══ Supplied data ══

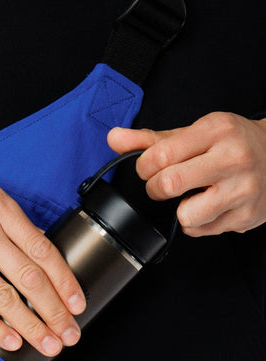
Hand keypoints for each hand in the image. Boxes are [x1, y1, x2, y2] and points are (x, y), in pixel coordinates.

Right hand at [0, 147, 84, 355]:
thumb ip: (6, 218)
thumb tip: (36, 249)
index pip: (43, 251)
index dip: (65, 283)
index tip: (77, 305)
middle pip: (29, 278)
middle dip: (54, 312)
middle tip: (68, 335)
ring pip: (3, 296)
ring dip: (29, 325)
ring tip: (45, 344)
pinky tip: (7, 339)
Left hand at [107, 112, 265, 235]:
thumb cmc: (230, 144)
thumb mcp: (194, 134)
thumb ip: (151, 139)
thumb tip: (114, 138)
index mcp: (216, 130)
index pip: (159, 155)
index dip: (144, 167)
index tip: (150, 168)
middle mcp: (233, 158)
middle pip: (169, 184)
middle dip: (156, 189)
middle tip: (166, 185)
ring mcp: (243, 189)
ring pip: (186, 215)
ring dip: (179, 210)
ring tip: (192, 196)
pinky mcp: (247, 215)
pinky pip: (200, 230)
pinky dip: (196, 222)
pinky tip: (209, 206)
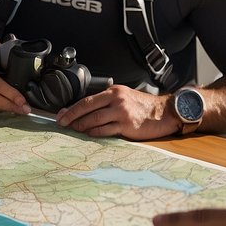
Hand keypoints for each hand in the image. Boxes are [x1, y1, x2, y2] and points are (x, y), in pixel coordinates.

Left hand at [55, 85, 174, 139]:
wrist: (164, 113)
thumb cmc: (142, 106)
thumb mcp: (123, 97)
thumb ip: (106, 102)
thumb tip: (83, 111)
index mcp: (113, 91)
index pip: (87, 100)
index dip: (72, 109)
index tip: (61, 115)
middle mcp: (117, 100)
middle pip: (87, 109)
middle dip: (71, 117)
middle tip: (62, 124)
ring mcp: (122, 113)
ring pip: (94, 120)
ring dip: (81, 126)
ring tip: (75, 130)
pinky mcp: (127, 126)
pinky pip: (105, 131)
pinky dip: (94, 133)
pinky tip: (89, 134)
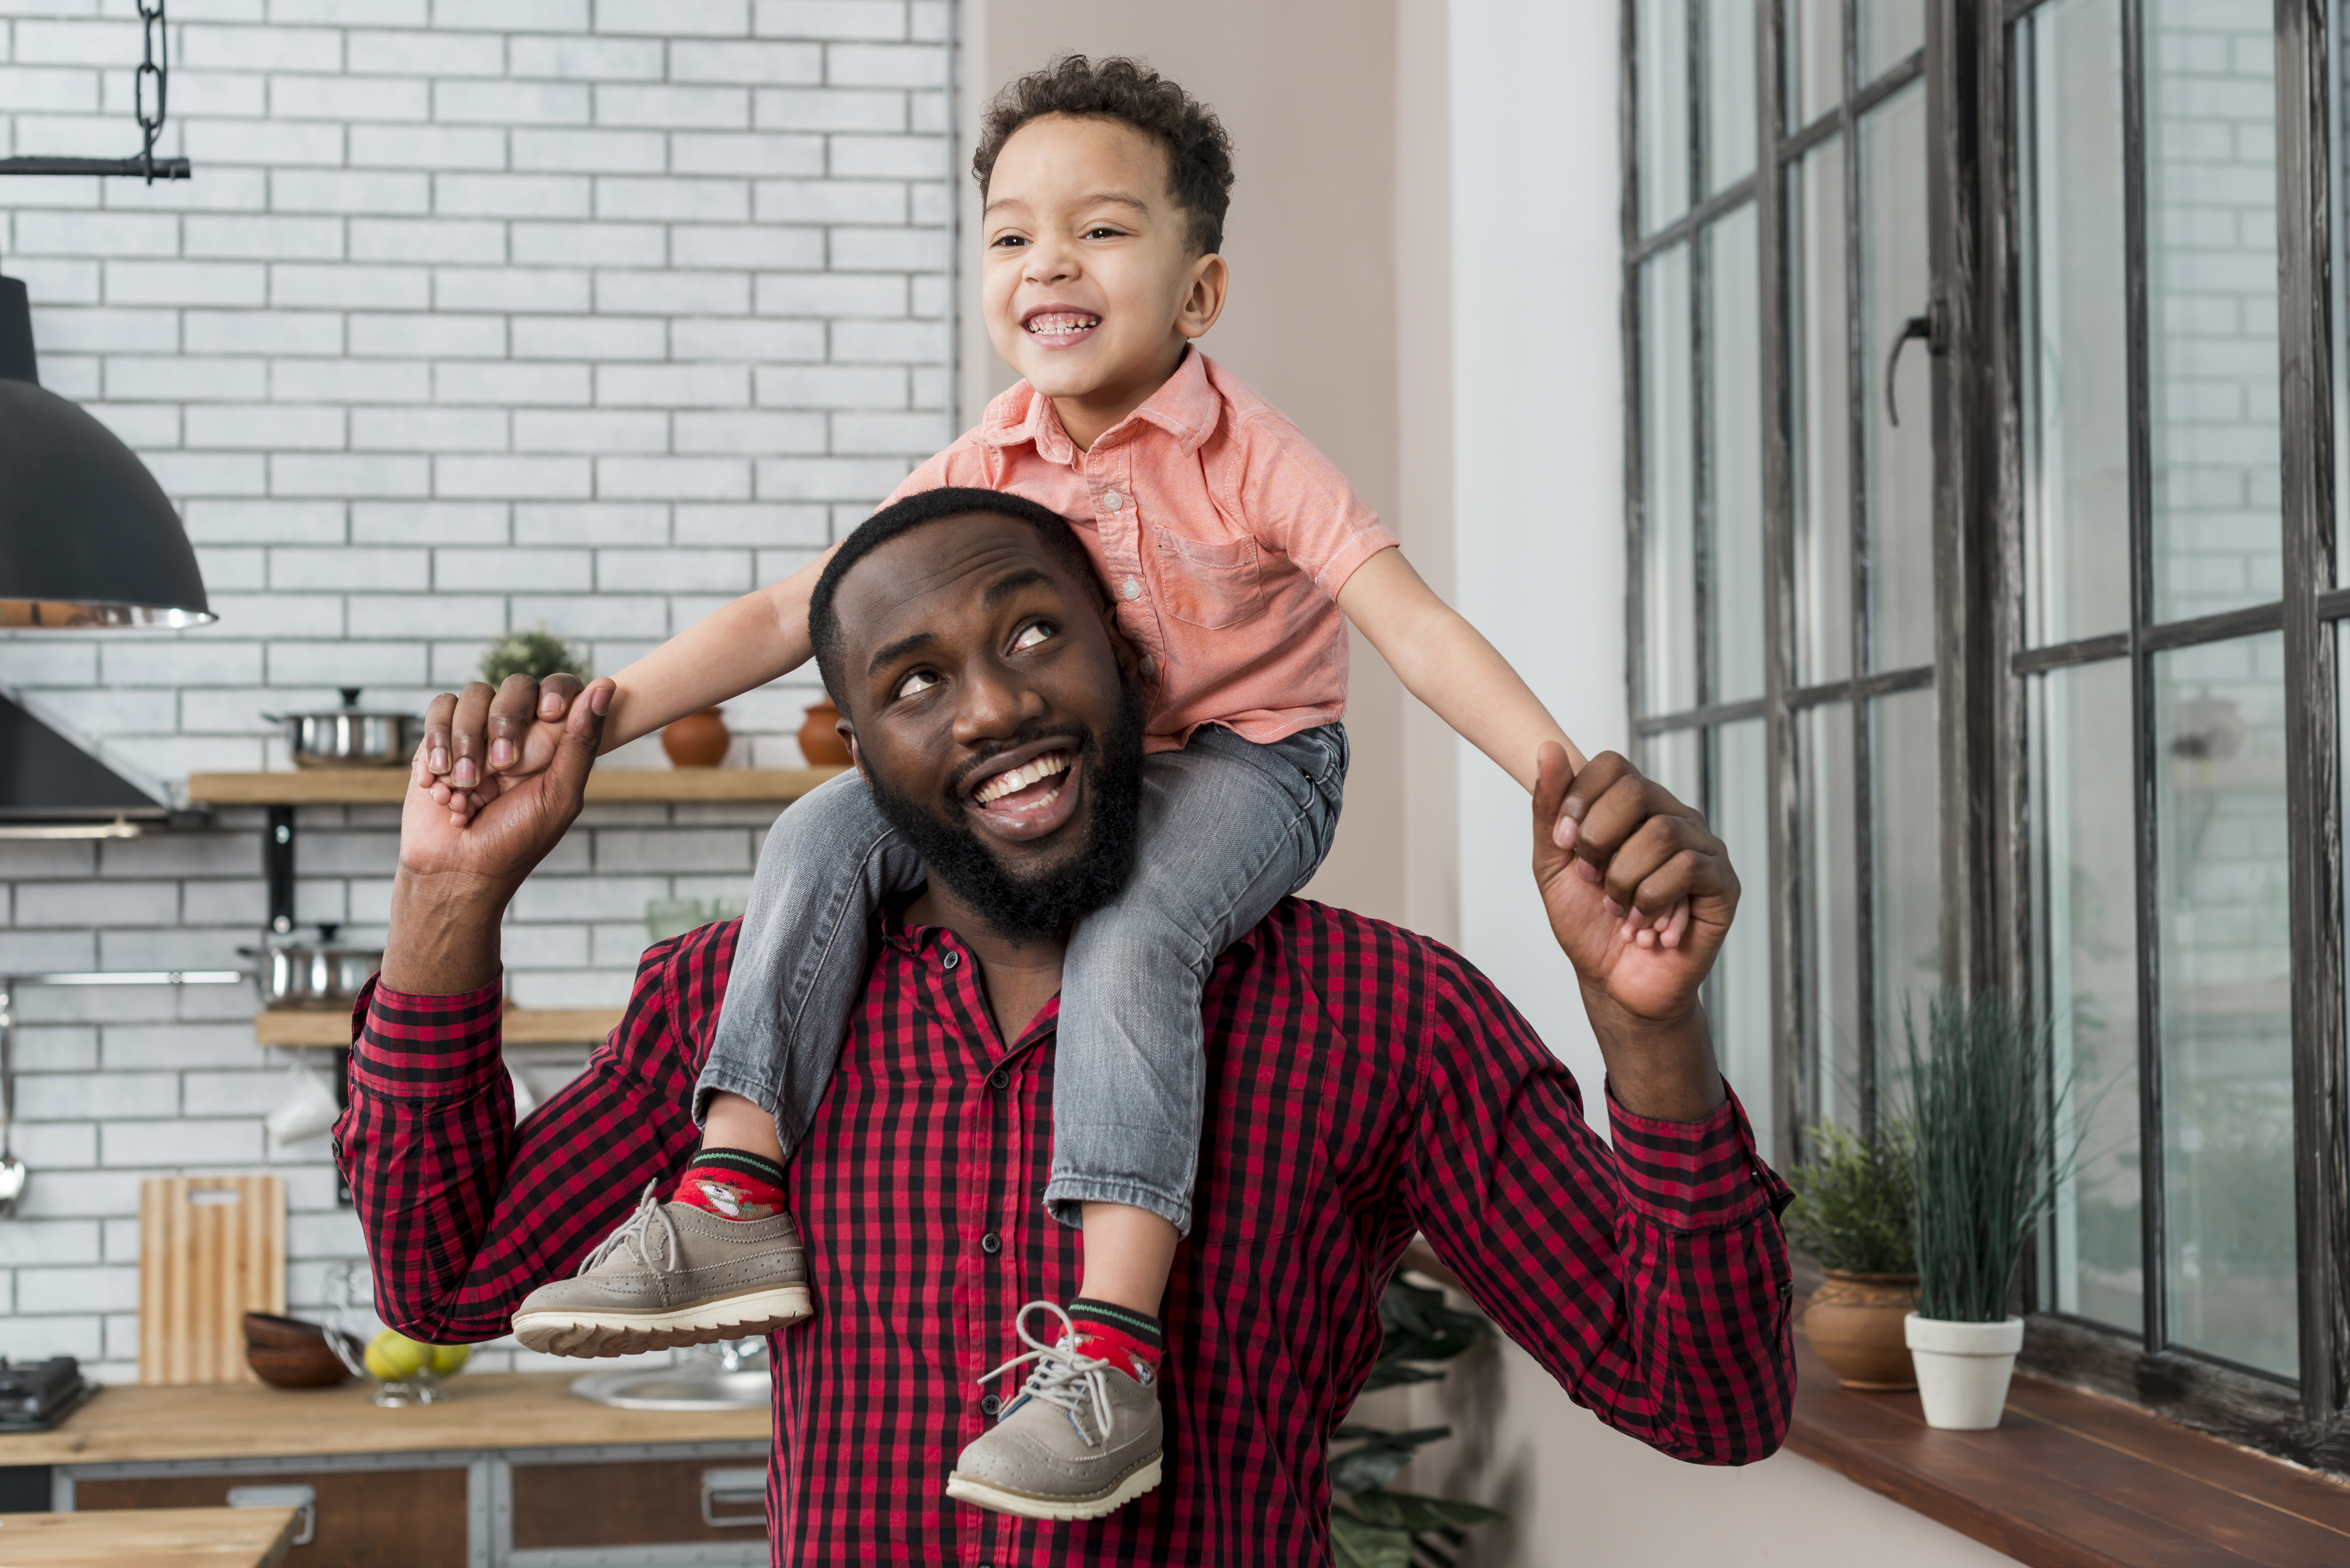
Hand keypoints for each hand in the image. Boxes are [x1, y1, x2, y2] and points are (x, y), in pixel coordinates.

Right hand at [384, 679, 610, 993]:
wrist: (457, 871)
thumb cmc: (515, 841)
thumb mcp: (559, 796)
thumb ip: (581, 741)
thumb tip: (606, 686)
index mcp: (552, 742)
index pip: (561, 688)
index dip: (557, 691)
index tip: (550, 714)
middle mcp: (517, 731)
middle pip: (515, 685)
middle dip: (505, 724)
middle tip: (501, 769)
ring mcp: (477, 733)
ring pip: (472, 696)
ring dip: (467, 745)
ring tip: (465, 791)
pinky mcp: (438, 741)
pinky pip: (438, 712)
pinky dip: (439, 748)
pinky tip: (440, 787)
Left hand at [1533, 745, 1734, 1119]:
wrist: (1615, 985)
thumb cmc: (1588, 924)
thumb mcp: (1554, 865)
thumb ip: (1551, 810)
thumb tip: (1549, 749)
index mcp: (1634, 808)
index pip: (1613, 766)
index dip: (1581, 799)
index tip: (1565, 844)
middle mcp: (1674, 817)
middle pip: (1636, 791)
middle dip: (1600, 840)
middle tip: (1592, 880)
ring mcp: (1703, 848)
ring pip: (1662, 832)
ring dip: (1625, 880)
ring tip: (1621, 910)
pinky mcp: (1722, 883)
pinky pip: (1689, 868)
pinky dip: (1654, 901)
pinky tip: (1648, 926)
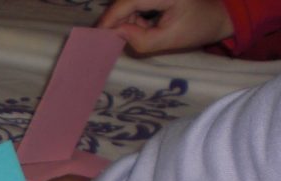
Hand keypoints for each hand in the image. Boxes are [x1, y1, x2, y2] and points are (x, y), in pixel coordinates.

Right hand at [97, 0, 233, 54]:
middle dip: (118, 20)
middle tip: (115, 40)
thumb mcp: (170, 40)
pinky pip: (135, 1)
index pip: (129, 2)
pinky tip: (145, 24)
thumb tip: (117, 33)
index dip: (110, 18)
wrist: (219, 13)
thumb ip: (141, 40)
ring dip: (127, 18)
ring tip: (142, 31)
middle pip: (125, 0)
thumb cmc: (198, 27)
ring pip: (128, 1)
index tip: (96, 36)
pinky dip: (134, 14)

═══

• **Your task**
Begin at the line in the entries above that has "middle pip: (29, 278)", stop after the line that has "thumb ip: (106, 102)", and output exactly those lines without pictures.

• **Solved exercise**
middle pip: (29, 278)
middle dip: (54, 312)
middle tip: (68, 335)
ring pip: (3, 296)
ring dip: (29, 325)
ring tip: (45, 344)
pinky tip: (7, 339)
Left hand at [107, 112, 265, 235]:
thumb cmc: (230, 144)
thumb mcp: (194, 134)
thumb ip: (151, 139)
thumb tip: (114, 138)
index mcp: (216, 130)
index pip: (159, 155)
index dip: (144, 167)
index tip: (150, 168)
middle mcp: (233, 158)
middle pip: (169, 184)
middle dip: (156, 189)
middle tip: (166, 185)
ring mcp: (243, 189)
ring pip: (186, 215)
ring dip: (179, 210)
ring tip: (192, 196)
pinky mcp: (247, 215)
pinky pip: (200, 230)
pinky dip: (196, 222)
pinky tip: (209, 206)
Hand keypoints for each hand in the image. Boxes are [x1, y1, x2, y2] and points are (x, y), in pixel coordinates.

Left hand at [55, 85, 174, 139]:
wrist: (164, 113)
thumb cmc: (142, 106)
thumb mcp: (123, 97)
thumb ip: (106, 102)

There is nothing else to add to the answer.